Una buena forma de hacerse intrascendente en política es decir no a todo lo que diga el otro, especialmente si ese otro puede imponer sus propósitos. La sociedad se queda con lo que se aprobó y olvida rápido esas negativas que nada dejan. Es la inutilidad de una oposición que no pone sus sellos a nada durante cuatro años, con la esperanza que así llegará al gobierno en el quinto.Terminan cansando hasta sus consignas – “¡ultraderecha!”, “¡ley para ricos!” - que mal disimulan la ausencia de contenidos propios. En tanto, los que algo negociaron se ufanan mostrando los pañales sin IVA que consiguieron.

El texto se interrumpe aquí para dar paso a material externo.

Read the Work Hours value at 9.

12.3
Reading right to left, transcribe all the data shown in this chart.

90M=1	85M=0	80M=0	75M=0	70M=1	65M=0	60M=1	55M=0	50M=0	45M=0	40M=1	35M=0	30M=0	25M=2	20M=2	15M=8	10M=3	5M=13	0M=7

Esa izquierda que gusta llamarse socialdemócrata, ha ignorado las consecuencias de no tener contenidos que le den identidad. Optó por ser “mejor gestión” del gobierno del FA y el PC y se ilusionó en que así recobraría preeminencia. Pero Jeannette Jara derrotó a Carolina Tohá; el FA obtuvo 17 diputados mientras el PC alcanzó al PS con 11 diputados cada uno y el PPD logró 9. Temen perder si van separados, pero unidos ya perdieron. El que se da por satisfecho como administrador de otros, se condena a no liderar y, en política al menos, se devalúa poco a poco. Para más remate, profesionales destacados suyos tenían propuestas para enriquecer los proyectos de rebaja e invariabilidad tributarias que los habrían hecho valiosos colegisladores.
No es el único problema que atravesamos. Tenemos una derecha que aún no entiende que la mayoría no es de derecha sino demandante de una gobernanza que le dé señas de prosperidad y paz a su futuro. Solo un 25% votó por Kast, el resto para llegar a 58% en segunda vuelta son los que optaban por lo menos lejano entre dos posibles que no eran su identidad primera.Tiene, es cierto, la oportunidad inusual en los últimos años de que la próxima elección está distante, pero recuperar encantos es más difícil que perderlos.
Agreguemos que a duros de lado y lado les cuesta representar y reivindicar futuros más allá de sí mismos. El vanguardismo y el mesianismo dificultan entender y apreciar a las mayorías, más aún cuando estas han tomado distancias de la política. Los extremos pueden ganar elecciones, pero gobernar pensando solo en algunos con exclusión del resto no los hace exitosos; encarnan crisis futuras y vueltas atrás. En Chile, la que legitimó socialmente una economía de mercado no fue la dictadura sino una democracia exitosa, de acuerdos, pensada para mayorías, que sacó millones de la pobreza.
Un Chile exitoso requiere dejar atrás largos años de fracasos; necesita izquierdas y derechas capaces de gobernar bien. Y solo las democracias de acuerdos lo logran. La intelectual francesa Chantal Delsol lo advierte bellamente en su libro “El odio del mundo”: “Las democracias occidentales olvidan su vocación principal que es la de discutir la necesaria armonía de los contrarios”.
Por Óscar Guillermo Garretón, economista.